PC-Spiele Seit Nintendo seine neue Spielkonsole Wii auf den Markt gebracht hat, herrscht eine überwältigende Nachfrage. Bis heute kann es durchaus vorkommen, dass Kunden beim Händler ihrer Wahl vor leeren Regalen stehen. Vor kurzem hieß es von einem großen US-Händler, dass Nintendo möglicherweise künstliche Lieferengpässe in Kauf nimmt. Ein ranghoher Mitarbeiter von GameStop, einer auf den Vertrieb von Computerspielen und Konsolen spezialisierten US-Handelskette, hatte die Lieferengpässe auf das Ende des Finanzjahres zurück geführt. Nintendo habe einfach die erwarteten Umsatzzahlen erreicht und versuche nun, die Lieferung seiner Konsolen bis ins neue Finanzjahr herauszuzögern, spekulierte er.

Im Gespräch mit den Kollegen von Next-gen.biz wurden derartige Vermutungen nun von Nintendos Marketingchef George Harrison als unwahr zurückgewiesen. Die Engpässe seien lediglich auf die große Nachfrage zurückzuführen. Es gebe eine Reihe von Regionen in der Welt, die darum "kämpfen" müssten, die nächste Lieferung Wii-Konsolen zu erhalten. Die Nintendo-Zentrale in Japan sei bemüht alle Anfrange zu befriedigen.

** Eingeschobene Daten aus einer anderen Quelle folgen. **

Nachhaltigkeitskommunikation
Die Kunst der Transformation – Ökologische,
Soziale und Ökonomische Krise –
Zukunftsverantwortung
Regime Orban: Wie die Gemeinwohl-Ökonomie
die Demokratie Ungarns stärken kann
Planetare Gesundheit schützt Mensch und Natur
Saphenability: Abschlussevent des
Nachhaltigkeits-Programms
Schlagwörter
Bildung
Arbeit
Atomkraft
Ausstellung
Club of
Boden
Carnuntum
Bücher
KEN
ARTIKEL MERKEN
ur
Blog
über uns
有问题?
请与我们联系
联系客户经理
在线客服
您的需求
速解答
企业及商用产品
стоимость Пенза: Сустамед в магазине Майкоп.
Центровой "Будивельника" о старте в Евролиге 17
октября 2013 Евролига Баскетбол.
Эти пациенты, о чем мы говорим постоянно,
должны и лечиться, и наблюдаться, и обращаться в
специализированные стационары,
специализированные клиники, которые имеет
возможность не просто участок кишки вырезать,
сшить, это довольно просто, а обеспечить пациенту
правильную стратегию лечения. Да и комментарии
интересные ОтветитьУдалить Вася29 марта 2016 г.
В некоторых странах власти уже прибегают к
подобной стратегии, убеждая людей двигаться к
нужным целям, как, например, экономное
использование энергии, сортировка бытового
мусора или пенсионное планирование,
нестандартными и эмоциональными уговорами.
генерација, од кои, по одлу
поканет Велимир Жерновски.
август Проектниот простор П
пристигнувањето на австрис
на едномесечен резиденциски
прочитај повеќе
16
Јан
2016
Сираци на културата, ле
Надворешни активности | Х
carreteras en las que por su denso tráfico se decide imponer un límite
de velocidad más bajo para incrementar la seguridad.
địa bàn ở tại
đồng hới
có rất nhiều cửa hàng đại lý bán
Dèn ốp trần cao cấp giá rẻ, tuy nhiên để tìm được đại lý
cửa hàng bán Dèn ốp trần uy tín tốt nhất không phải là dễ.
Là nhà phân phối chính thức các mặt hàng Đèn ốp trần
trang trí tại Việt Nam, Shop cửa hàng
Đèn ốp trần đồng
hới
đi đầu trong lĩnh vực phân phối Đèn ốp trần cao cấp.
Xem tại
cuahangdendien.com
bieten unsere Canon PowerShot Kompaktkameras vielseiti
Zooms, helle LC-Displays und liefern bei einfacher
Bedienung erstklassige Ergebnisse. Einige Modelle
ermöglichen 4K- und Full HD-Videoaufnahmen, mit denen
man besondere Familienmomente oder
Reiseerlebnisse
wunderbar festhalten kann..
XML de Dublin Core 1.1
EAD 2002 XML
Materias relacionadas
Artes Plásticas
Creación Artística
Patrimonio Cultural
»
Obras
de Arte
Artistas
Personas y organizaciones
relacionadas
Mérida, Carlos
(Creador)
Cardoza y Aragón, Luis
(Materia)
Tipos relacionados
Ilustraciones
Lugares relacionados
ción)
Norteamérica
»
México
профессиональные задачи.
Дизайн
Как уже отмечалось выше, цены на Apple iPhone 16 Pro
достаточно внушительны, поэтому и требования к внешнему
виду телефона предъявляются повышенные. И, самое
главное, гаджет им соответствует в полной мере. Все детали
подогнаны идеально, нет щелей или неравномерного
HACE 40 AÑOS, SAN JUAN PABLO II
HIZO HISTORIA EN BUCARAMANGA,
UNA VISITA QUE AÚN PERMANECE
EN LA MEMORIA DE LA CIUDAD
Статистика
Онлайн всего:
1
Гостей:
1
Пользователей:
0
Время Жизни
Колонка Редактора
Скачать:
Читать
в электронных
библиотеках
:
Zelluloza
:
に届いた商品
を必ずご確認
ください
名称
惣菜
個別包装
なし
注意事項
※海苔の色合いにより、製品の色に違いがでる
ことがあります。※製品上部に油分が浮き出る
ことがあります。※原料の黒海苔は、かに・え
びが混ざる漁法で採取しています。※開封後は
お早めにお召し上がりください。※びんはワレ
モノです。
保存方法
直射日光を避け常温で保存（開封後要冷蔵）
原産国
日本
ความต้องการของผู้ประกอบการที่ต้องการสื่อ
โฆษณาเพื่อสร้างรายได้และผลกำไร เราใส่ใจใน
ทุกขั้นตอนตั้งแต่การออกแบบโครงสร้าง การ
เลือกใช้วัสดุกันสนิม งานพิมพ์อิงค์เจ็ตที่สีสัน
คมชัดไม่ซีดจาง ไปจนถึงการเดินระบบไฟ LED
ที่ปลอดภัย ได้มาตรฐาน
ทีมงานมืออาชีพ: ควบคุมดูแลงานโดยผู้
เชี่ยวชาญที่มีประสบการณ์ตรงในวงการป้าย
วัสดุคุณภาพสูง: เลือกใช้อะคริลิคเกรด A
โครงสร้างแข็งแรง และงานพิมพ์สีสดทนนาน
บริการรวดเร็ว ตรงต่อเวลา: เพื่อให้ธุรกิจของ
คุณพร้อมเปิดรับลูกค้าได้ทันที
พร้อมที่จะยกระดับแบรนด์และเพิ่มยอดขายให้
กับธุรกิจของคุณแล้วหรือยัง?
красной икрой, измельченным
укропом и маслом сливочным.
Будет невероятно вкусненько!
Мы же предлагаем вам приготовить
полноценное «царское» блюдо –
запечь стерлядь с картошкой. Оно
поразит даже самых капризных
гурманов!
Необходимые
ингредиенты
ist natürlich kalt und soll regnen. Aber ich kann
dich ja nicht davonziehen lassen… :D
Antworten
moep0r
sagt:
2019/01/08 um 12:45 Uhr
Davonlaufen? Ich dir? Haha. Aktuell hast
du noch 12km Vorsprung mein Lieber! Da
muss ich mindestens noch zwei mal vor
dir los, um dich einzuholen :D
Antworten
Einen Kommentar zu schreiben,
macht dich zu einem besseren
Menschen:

Nintendo versucht nach Angaben von Harrison soviele Wii zu liefern, wie nur irgend möglich. Man sei aber von der großen Nachfrage nach Ende der Weihnachtssaison überrascht worden, gestand er ein. GameStop ist laut Harrison einer der wichtigsten Partner. Vielleicht habe das Unternehmen mit seinen Äußerungen lediglich versucht, sich in der Liste der zu beliefernden Händler an die Spitze zu setzen, mutmaßte er.